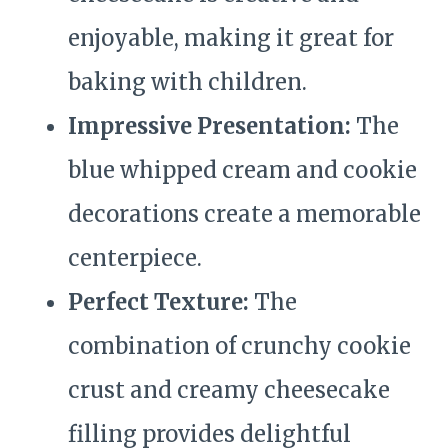
enjoyable, making it great for
baking with children.
Impressive Presentation:
The
blue whipped cream and cookie
decorations create a memorable
centerpiece.
Perfect Texture:
The
combination of crunchy cookie
crust and creamy cheesecake
filling provides delightful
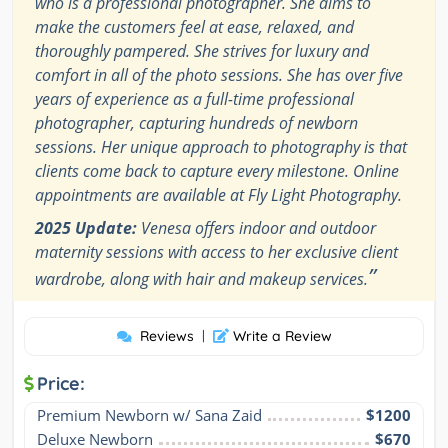
who is a professional photographer. She aims to
make the customers feel at ease, relaxed, and
thoroughly pampered. She strives for luxury and
comfort in all of the photo sessions. She has over five
years of experience as a full-time professional
photographer, capturing hundreds of newborn
sessions. Her unique approach to photography is that
clients come back to capture every milestone. Online
appointments are available at Fly Light Photography.
2025 Update:
Venesa offers indoor and outdoor
maternity sessions with access to her exclusive client
”
wardrobe, along with hair and makeup services.
Reviews
|
Write a Review
Price:
Premium Newborn w/ Sana Zaid
$1200
Deluxe Newborn
$670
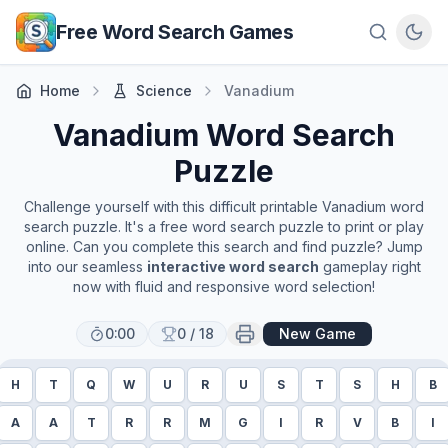
Skip to main content
Free Word Search Games
Home
Science
Vanadium
Vanadium
Word Search
Puzzle
Challenge yourself with this difficult printable
Vanadium
word
search puzzle. It's a free word search puzzle to print or play
online. Can you complete this search and find puzzle? Jump
into our seamless
interactive word search
gameplay right
now with fluid and responsive word selection!
0:00
0
/
18
New Game
H
T
Q
W
U
R
U
S
T
S
H
B
A
A
T
R
R
M
G
I
R
V
B
I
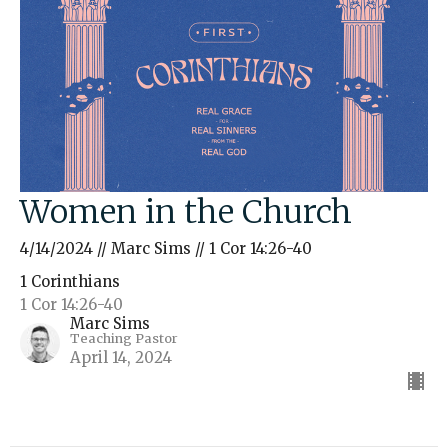
Women in the Church
4/14/2024 // Marc Sims // 1 Cor 14:26-40
1 Corinthians
1 Cor 14:26-40
Marc Sims
Teaching Pastor
April 14, 2024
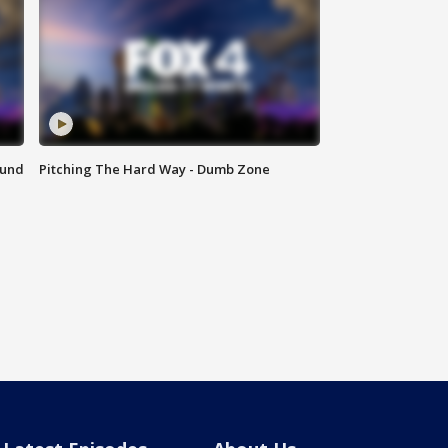
ound
Pitching The Hard Way - Dumb Zone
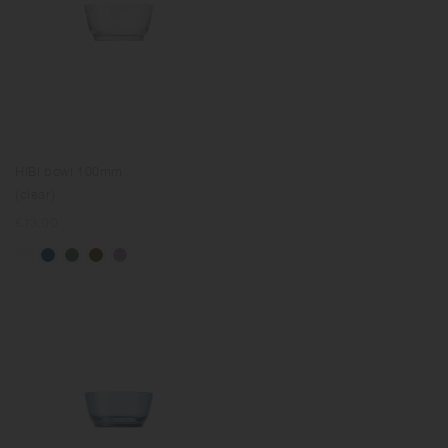
HIBI bowl 100mm
(clear)
Regular
€13.00
price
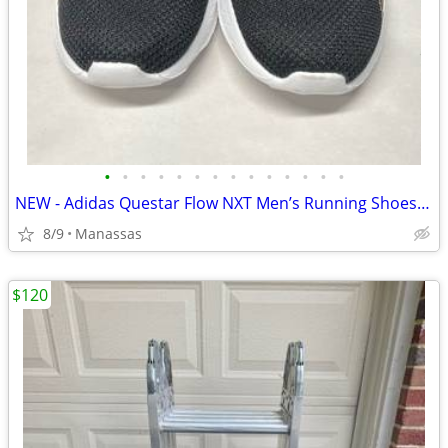
•
•
•
•
•
•
•
•
•
•
•
•
•
•
NEW - Adidas Questar Flow NXT Men’s Running Shoes Black and Gold - 10.5
8/9
Manassas
$120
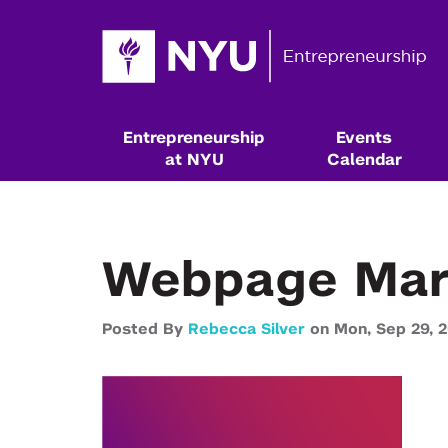
Entrepreneurship
Events
at NYU
Calendar
Webpage Mar
Posted By
Rebecca Silver
on
Mon,
Sep 29,
2
Resources & Classes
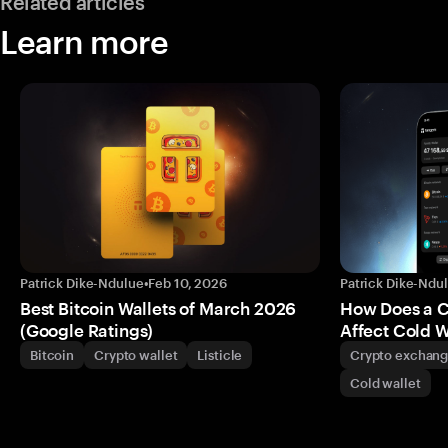
Related articles
Learn more
Patrick Dike-Ndulue
•
Feb 10, 2026
Patrick Dike-Ndu
Best Bitcoin Wallets of March 2026
How Does a 
(Google Ratings)
Affect Cold W
Bitcoin
Crypto wallet
Listicle
Crypto exchan
Cold wallet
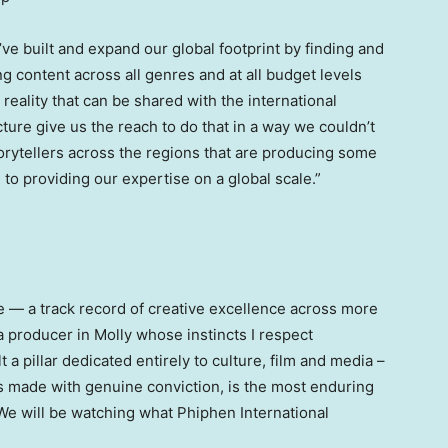
ve built and expand our global footprint by finding and
g content across all genres and at all budget levels
reality that can be shared with the international
ure give us the reach to do that in a way we couldn’t
orytellers across the regions that are producing some
 to providing our expertise on a global scale.”
e — a track record of creative excellence across more
 a producer in Molly whose instincts I respect
a pillar dedicated entirely to culture, film and media –
s made with genuine conviction, is the most enduring
 We will be watching what Phiphen International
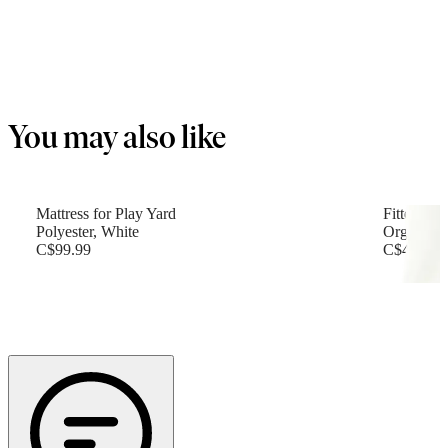
You may also like
Mattress for Play Yard
Fitted She
Polyester, White
Organic c
C$99.99
C$49.99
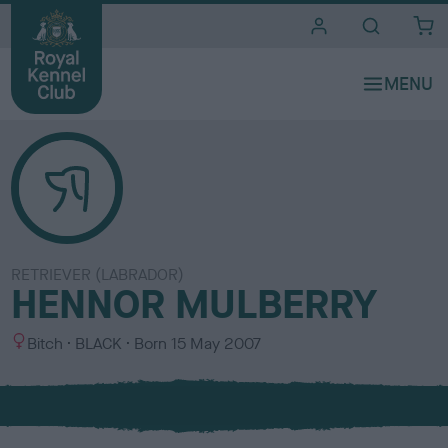
i
t
e
s
RETRIEVER (LABRADOR)
HENNOR MULBERRY
S
C
Bitch
BLACK
Born
15 May 2007
e
o
x
l
o
u
r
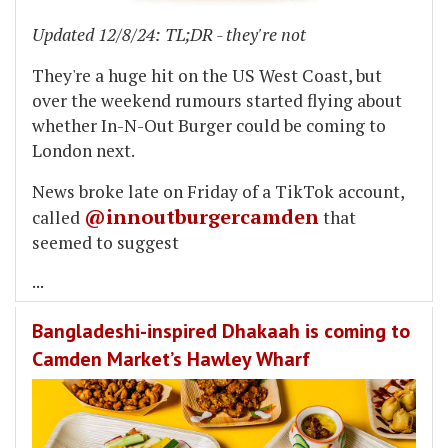
Updated 12/8/24: TL;DR - they're not
They're a huge hit on the US West Coast, but
over the weekend rumours started flying about
whether In-N-Out Burger could be coming to
London next.
News broke late on Friday of a TikTok account,
@innoutburgercamden
called
that
seemed to suggest
...
Bangladeshi-inspired Dhakaah is coming to
Camden Market’s Hawley Wharf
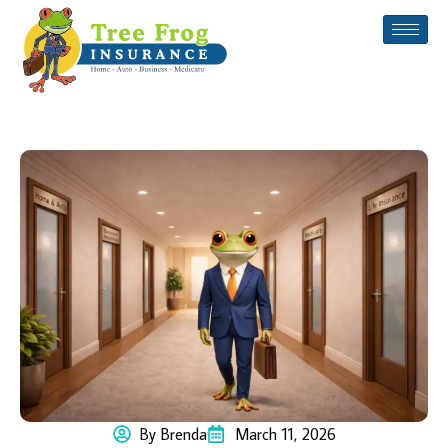
By Brenda
March 11, 2026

» **TASK DESCRIPTION**
Render the text lines from all of the records above as a JSON list of strings, one string per line, omitting blank lines. Exclude the picture markers.

» **EXERCISE ANSWER**
[
  "enjoyable, making it great for",
  "baking with children.",
  "Impressive Presentation:",
  "The",
  "blue whipped cream and cookie",
  "decorations create a memorable",
  "centerpiece.",
  "Perfect Texture:",
  "The",
  "combination of crunchy cookie",
  "crust and creamy cheesecake",
  "filling provides delightful",
  "who is a professional photographer. She aims to",
  "make the customers feel at ease, relaxed, and",
  "thoroughly pampered. She strives for luxury and",
  "comfort in all of the photo sessions. She has over five",
  "years of experience as a full-time professional",
  "photographer, capturing hundreds of newborn",
  "sessions. Her unique approach to photography is that",
  "clients come back to capture every milestone. Online",
  "appointments are available at Fly Light Photography.",
  "2025 Update:",
  "Venesa offers indoor and outdoor",
  "maternity sessions with access to her exclusive client",
  "”",
  "wardrobe, along with hair and makeup services.",
  "Reviews",
  "|",
  "Write a Review",
  "Price:",
  "Premium Newborn w/ Sana Zaid",
  "$1200",
  "Deluxe Newborn",
  "$670",
  "Skip to main content",
  "Free Word Search Games",
  "Home",
  "Science",
  "Vanadium",
  "Vanadium",
  "Word Search",
  "Puzzle",
  "Challenge yourself with this difficult printable",
  "Vanadium",
  "word",
  "search puzzle. It's a free word search puzzle to print or play",
  "online. Can you complete this search and find puzzle? Jump",
  "into our seamless",
  "interactive word search",
  "gameplay right",
  "now with fluid and responsive word selection!",
  "0:00",
  "0",
  "/",
  "18",
  "New Game",
  "H",
  "T",
  "Q",
  "W",
  "U",
  "R",
  "U",
  "S",
  "T",
  "S",
  "H",
  "B",
  "A",
  "A",
  "T",
  "R",
  "R",
  "M",
  "G",
  "I",
  "R",
  "V",
  "B",
  "I",
  "Women in the Church",
  "4/14/2024 // Marc Sims // 1 Cor 14:26-40",
  "1 Corinthians",
  "1 Cor 14:26-40",
  "Marc Sims",
  "Teaching Pastor",
  "April 14, 2024",
  "ound",
  "Pitching The Hard Way - Dumb Zone",
  "HIBI bowl 100mm",
  "(clear)",
  "Regular",
  "€13.00",
  "price",
  "•",
  "•",
  "•",
  "•",
  "•",
  "•",
  "•",
  "•",
  "•",
  "•",
  "•",
  "•",
  "•",
  "•",
  "NEW - Adidas Questar Flow NXT Men’s Running Shoes Black and Gold - 10.5",
  "8/9",
  "Manassas",
  "$120",
  "Entrepreneurship",
  "Events",
  "at NYU",
  "Calendar",
  "Webpage Mar",
  "Posted By",
  "Rebecca Silver",
  "on",
  "Mon,",
  "Sep 29,",
  "2",
  "Resources & Classes",
  "Related articles",
  "Learn more",
  "Patrick Dike-Ndulue",
  "•",
  "Feb 10, 2026",
  "Patrick Dike-Ndu",
  "Best Bitcoin Wallets of March 2026",
  "How Does a ",
  "(Google Ratings)",
  "Affect Cold W",
  "Bitcoin",
  "Crypto wallet",
  "Listicle",
  "Crypto exchan",
  "Cold wallet",
  "ve built and expand our global footprint by finding and",
  "g content across all genres and at all budget levels",
  "reality that can be shared with the international",
  "ure give us the reach to do that in a way we couldn’t",
  "orytellers across the regions that are producing some",
  " to providing our expertise on a global scale.”",
  "e — a track record of creative excellence across more",
  " a producer in Molly whose instincts I respect",
  "a pillar dedicated entirely to culture, film and media –",
  "s made with genuine conviction, is the most enduring",
  " We will be watching what Phiphen International",
  "You may also like",
  "Mattress for Play Yard",
  "Fitted She",
  "Polyester, White",
  "Organic c",
  "C$99.99",
  "C$49.99",
  "i",
  "t",
  "e",
  "s",
  "RETRIEVER (LABRADOR)",
  "HENNOR MULBERRY",
  "S",
  "C",
  "Bitch",
  "BLACK",
  "Born",
  "15 May 2007",
  "e",
  "o",
  "x",
  "l",
  "o",
  "u",
  "r",
  "Updated 12/8/24: TL;DR - they're not",
  "They're a huge hit on the US West Coast, but",
  "over the weekend rumours started flying about",
  "whether In-N-Out Burger could be coming to",
  "London next.",
  "News broke late on Friday of a TikTok account,",
  "@innoutburgercamden",
  "called",
  "that",
  "seemed to suggest",
  "...",
  "Bangladeshi-inspired Dhakaah is coming to",
  "Camden Market’s Hawley Wharf",
  "By Brenda",
  "March 11, 2026"
]